De verschijnselen die gepaard gaan met de ziekte van Ménière werden ongeveer een eeuw geleden voor het eerst beschreven door de Franse arts Prosper Ménière. Hij beschreef verschijnselen van aanvallen van duizeligheid, een wisselend gehoorverlies, oorsuizen en een gevoel van spanning in het aangedane oor.
De ziekte van Ménière tast in de meeste gevallen eerst één oor aan en in circa 25 tot 50% van de gevallen raakt het andere oor later ook aangetast. De oorzaak van de ziekte van Ménière is nog onduidelijk. Er wordt vermoed dat er een toename van vocht in het binnenoor is op een plek die labyrint genoemd wordt wat op dit labyrint drukt. Uiteindelijk kan het labyrint scheuren.

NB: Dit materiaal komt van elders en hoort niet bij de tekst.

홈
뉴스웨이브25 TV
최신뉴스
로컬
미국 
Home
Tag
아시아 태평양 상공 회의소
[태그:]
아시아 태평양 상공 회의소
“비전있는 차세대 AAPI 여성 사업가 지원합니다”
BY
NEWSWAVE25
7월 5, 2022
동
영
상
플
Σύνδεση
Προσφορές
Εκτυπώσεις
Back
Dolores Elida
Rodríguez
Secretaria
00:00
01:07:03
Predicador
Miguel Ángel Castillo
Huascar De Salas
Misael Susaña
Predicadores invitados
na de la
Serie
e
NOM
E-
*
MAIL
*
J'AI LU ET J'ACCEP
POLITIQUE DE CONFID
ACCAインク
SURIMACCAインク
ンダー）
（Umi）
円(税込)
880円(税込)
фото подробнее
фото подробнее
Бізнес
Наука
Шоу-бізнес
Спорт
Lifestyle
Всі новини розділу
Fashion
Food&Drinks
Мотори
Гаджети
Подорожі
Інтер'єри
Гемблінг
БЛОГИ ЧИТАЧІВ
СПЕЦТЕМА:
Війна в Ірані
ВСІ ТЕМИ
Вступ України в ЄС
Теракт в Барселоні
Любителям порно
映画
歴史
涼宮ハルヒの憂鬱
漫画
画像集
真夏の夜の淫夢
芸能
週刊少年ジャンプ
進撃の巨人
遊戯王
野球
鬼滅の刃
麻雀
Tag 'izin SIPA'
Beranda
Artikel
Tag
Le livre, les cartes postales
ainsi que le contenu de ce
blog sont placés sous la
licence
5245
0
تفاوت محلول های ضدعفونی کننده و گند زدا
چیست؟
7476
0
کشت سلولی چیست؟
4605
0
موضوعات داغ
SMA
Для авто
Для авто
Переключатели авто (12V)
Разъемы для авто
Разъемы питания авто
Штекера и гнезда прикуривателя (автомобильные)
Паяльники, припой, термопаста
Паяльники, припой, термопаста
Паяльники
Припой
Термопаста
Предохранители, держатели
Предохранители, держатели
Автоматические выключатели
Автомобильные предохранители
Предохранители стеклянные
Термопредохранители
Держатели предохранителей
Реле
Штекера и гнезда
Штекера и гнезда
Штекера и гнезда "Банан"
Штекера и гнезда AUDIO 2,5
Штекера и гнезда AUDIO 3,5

De ziekte van Ménière wordt gekenmerkt door wisselende aanvallen met relatief klachtenvrije periodes hier tussendoor. Deze klachtenvrije periodes kunnen variëren van enkele uren tot zelfs enkele jaren. De verschijnselen variëren ook, van mild tot ernstig.
De ziekte van Ménière is met name een lastige aandoening en is niet levensbedreigend. De ziekte kan echter wel leiden tot volledige doofheid en hiermee gepaarde constante duizeligheid en misselijkheid, wat een afname in de algehele conditie kan veroorzaken.
De ziekte van Ménière kan operatief behandeld worden door de druk in het binnenoor weg te nemen. Vaker wordt er echter gekozen voor een combinatie van diverse geneesmiddelen, waaronder medicijnen tegen de misselijkheid en duizeligheid.